Nandang menilai, restrukturisasi jangka panjang itu bukan solusi, tetapi bentuk penundaan beban yang justru memperparah tanggungan fiskal negara.
“Sangat tidak layak menganggap Whoosh sebagai transportasi publik yang wajar merugi, apalagi di tengah masih banyaknya infrastruktur dasar, seperti jalan dan jembatan, di berbagai daerah yang kondisinya tidak layak. Prioritas anggaran telah keliru,” tutur Nandang.
“Restrukturisasi 60 tahun bukanlah penyelamatan, melainkan pengalihan beban antar-generasi. Artinya, anak cucu kita nanti tetap harus membayar utang dari proyek yang manfaatnya minim bagi rakyat,” tambahnya.
Gerakan Rakyat menilai, permintaan maaf dari Presiden Jokowi penting sebagai bentuk tanggung jawab moral dan politik atas kebijakan yang terbukti merugikan negara.
“Rakyat tidak anti pembangunan, tetapi menuntut pertanggungjawaban atas proyek yang sejak awal tidak layak secara ekonomi.
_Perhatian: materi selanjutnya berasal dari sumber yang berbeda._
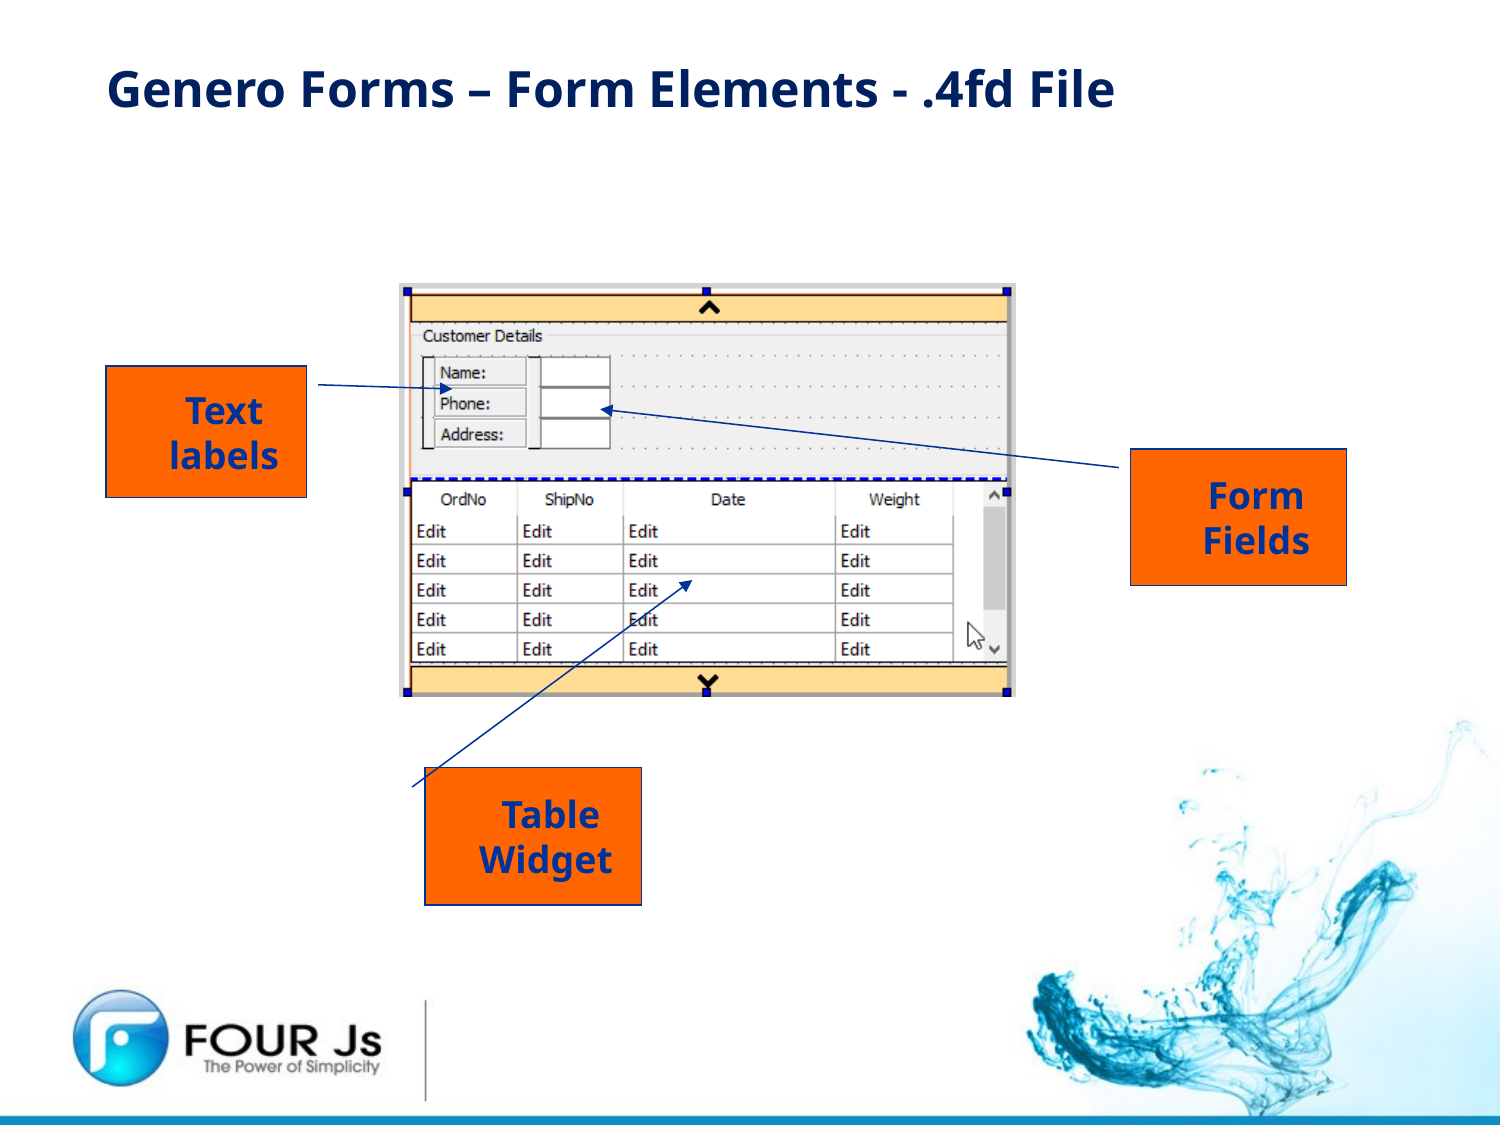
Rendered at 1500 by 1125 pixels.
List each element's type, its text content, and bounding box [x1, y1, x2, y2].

picture [0, 0, 1500, 1122]
text_box Form Fields [1131, 449, 1346, 586]
title Genero Forms – Form Elements - .4fd File [106, 35, 1388, 142]
text_box Text labels [106, 366, 306, 497]
text_box Table Widget [412, 579, 693, 905]
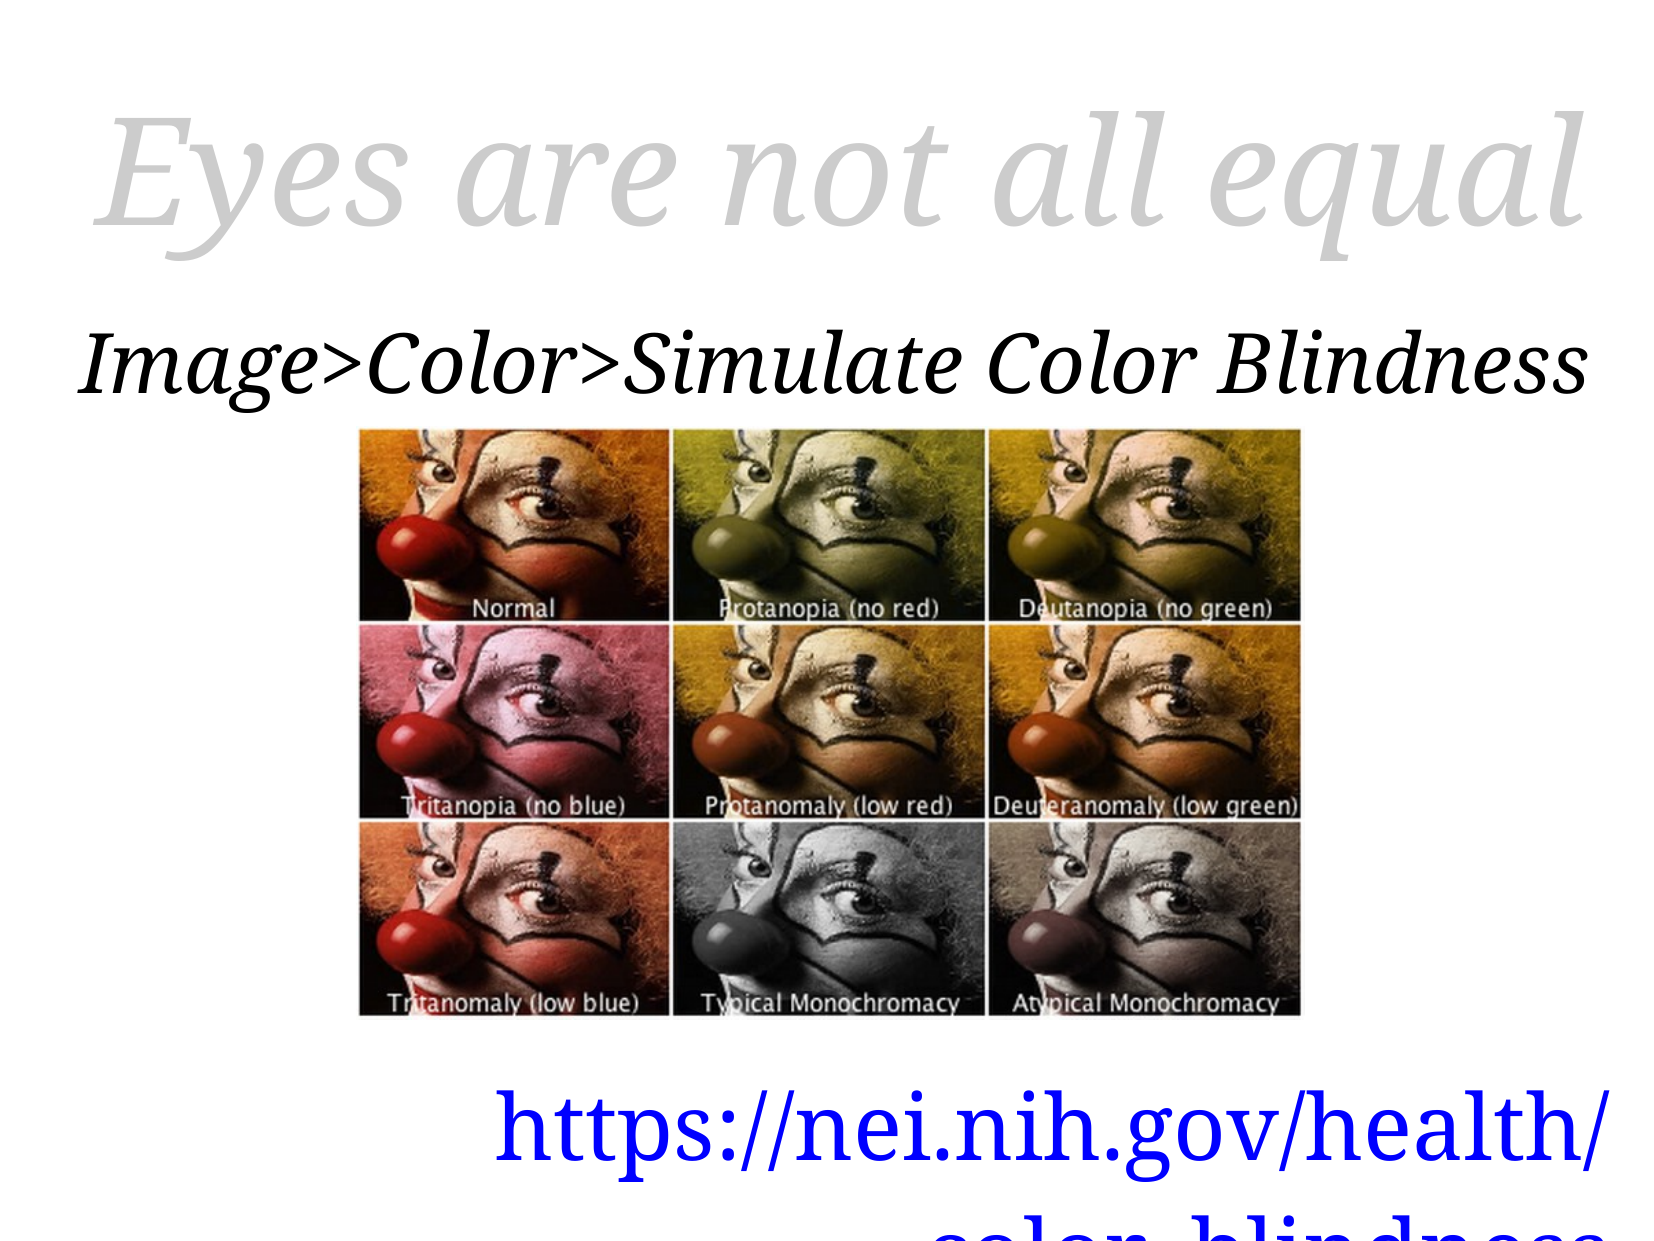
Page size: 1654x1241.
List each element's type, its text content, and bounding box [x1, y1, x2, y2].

text_box Eyes are not all equal [81, 57, 1654, 239]
text_box https://nei.nih.gov/health/color_blindness [50, 1055, 1626, 1172]
picture [356, 717, 1305, 1021]
text_box Image>Color>Simulate Color Blindness [64, 297, 1637, 717]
Presiden Prabowo sekarang sedang fokus memperkuat ekonomi rakyat dan menjaga stabilitas fiskal, namun harus menghadapi beban dari keputusan yang terburu-buru,” ungkap Nandang.
Sebagai langkah konkret, Gerakan Rakyat juga mendesak DPR RI dan Badan Pemeriksa Keuangan (BPK) untuk segera melakukan audit menyeluruh terhadap seluruh aspek pembiayaan dan pengelolaan proyek Whoosh, termasuk penggunaan dana BUMN dan APBN di dalamnya.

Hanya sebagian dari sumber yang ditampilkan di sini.